Recast the text lines of every item below as a JSON list of strings, one string per line, with blank lines omitted. Leave the pictures out of the answer.

* **Data for this exercise**:
** BEGIN **
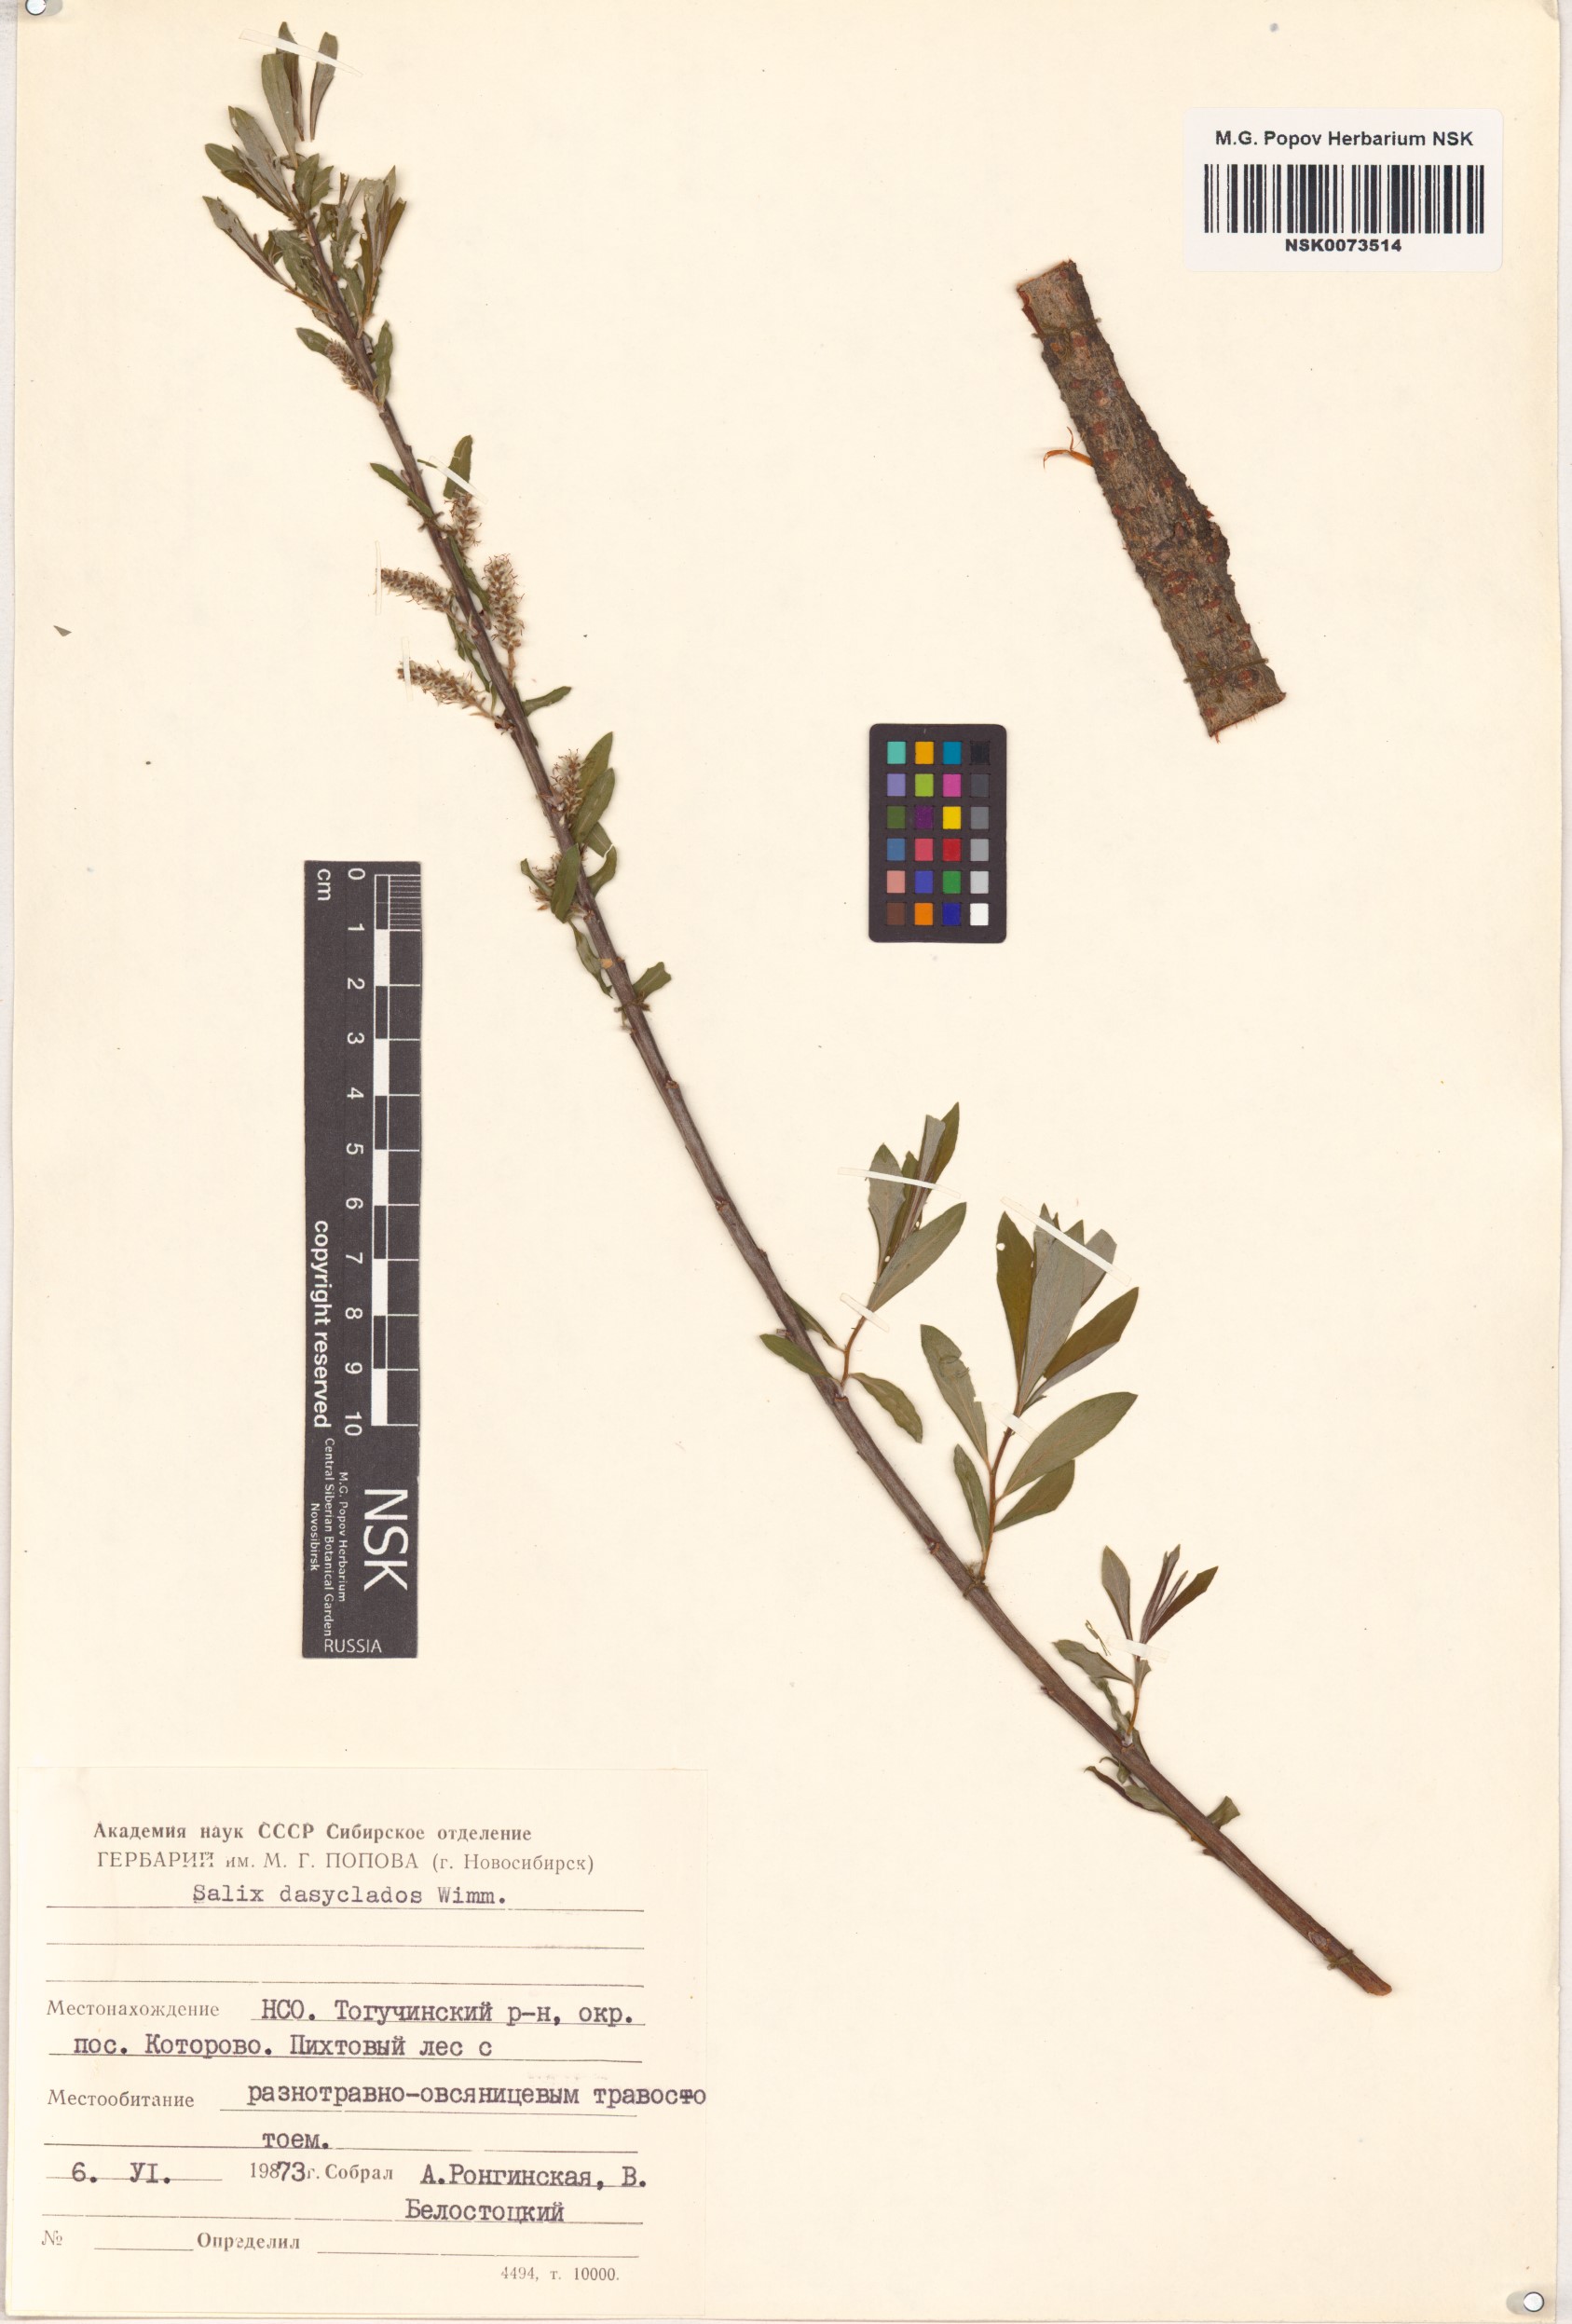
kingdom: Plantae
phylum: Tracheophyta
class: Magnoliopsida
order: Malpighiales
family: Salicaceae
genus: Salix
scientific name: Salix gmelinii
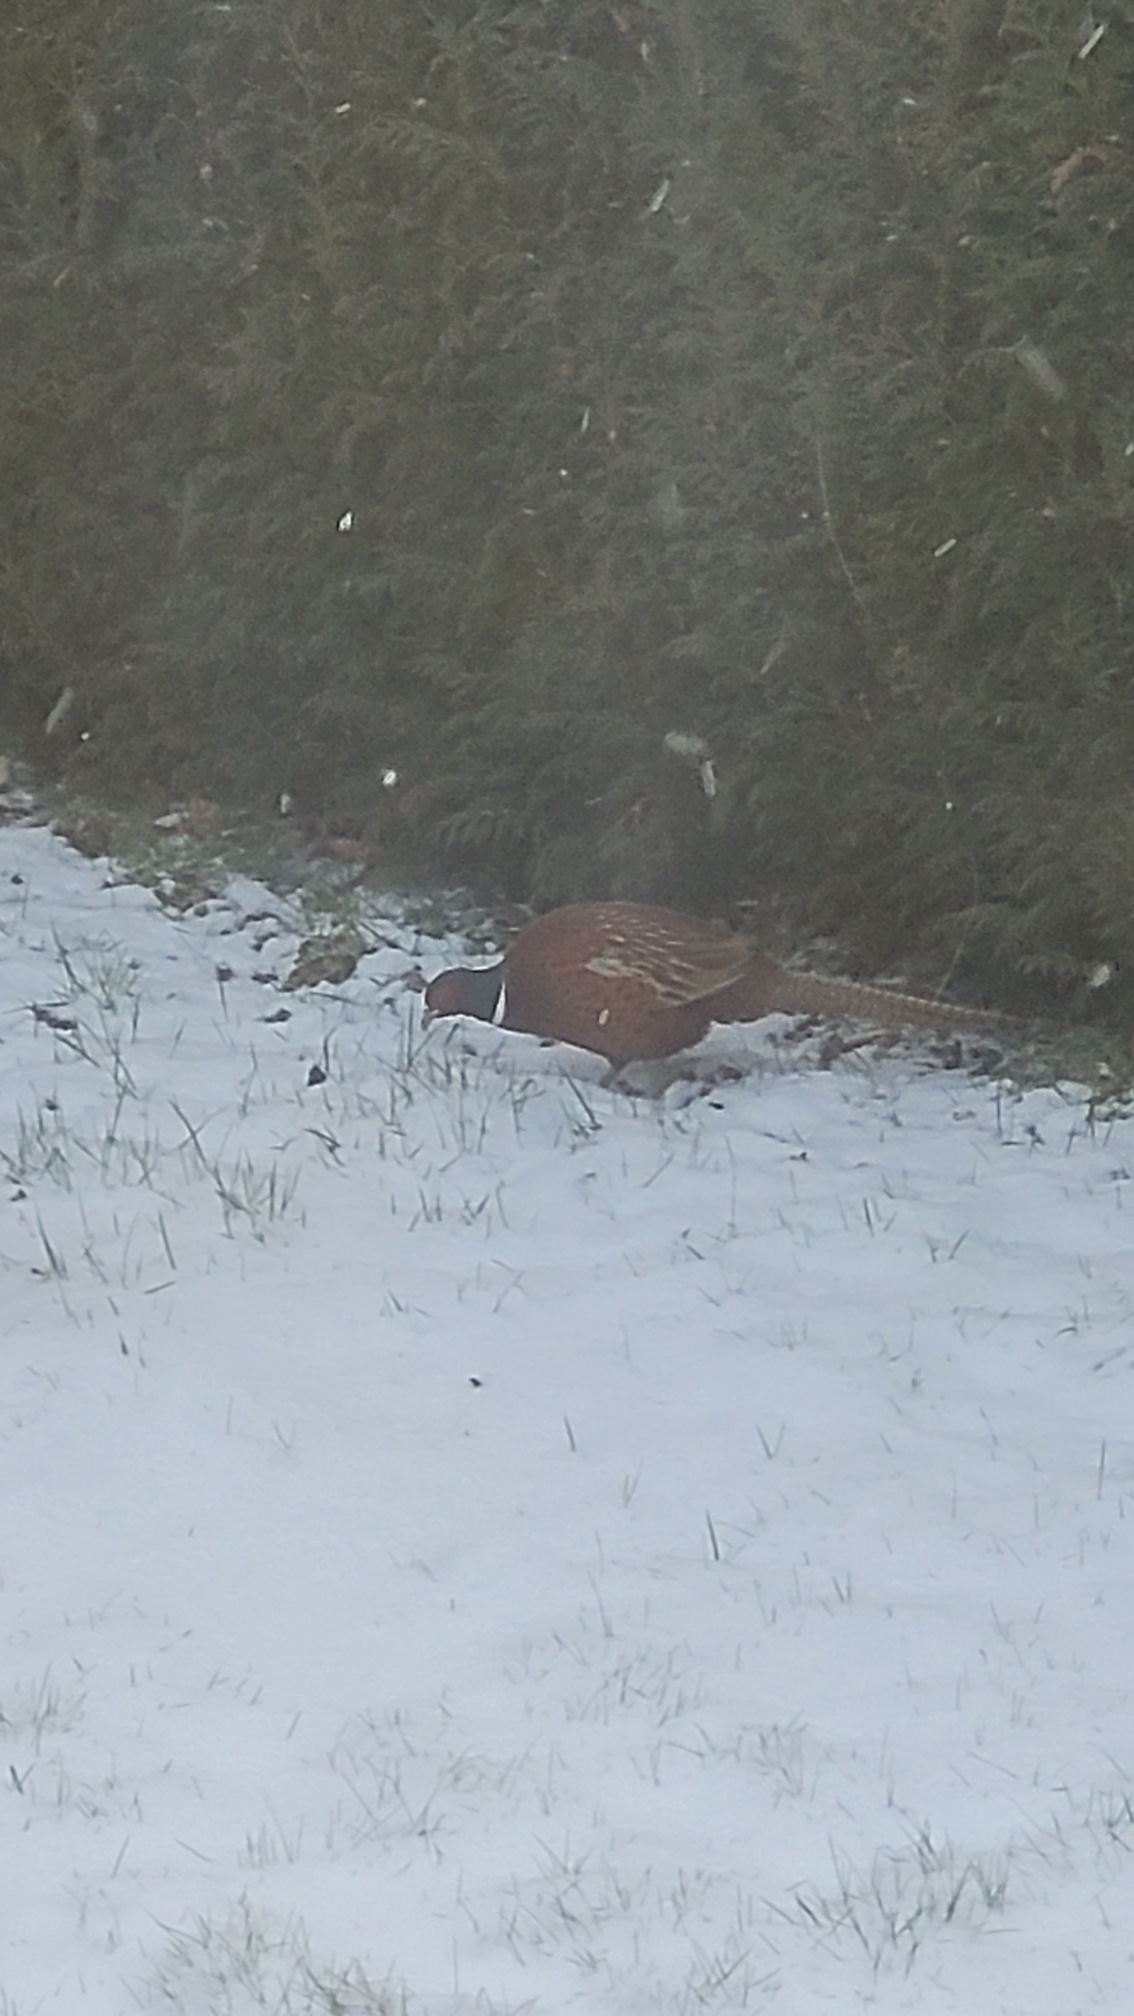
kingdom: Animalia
** END **
* **Completed task**:
[
  "kingdom: Plantae",
  "phylum: Tracheophyta",
  "class: Magnoliopsida",
  "order: Malpighiales",
  "family: Salicaceae",
  "genus: Salix",
  "scientific name: Salix gmelinii",
  "kingdom: Animalia"
]